• **Your assignment**: How many of the lines in the data contain "liste"? Give only the number.

• **Material for the task**:
══════

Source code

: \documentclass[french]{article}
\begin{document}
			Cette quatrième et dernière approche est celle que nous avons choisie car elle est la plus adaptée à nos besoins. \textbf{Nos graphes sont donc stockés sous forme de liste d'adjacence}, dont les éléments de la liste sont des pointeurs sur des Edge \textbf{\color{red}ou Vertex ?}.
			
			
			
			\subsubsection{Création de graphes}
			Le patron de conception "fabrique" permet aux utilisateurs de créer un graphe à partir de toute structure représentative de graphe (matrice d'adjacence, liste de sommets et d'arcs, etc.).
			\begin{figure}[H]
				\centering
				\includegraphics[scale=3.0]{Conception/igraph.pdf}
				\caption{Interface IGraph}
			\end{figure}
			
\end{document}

══════

• **Answer for this exercise**: 2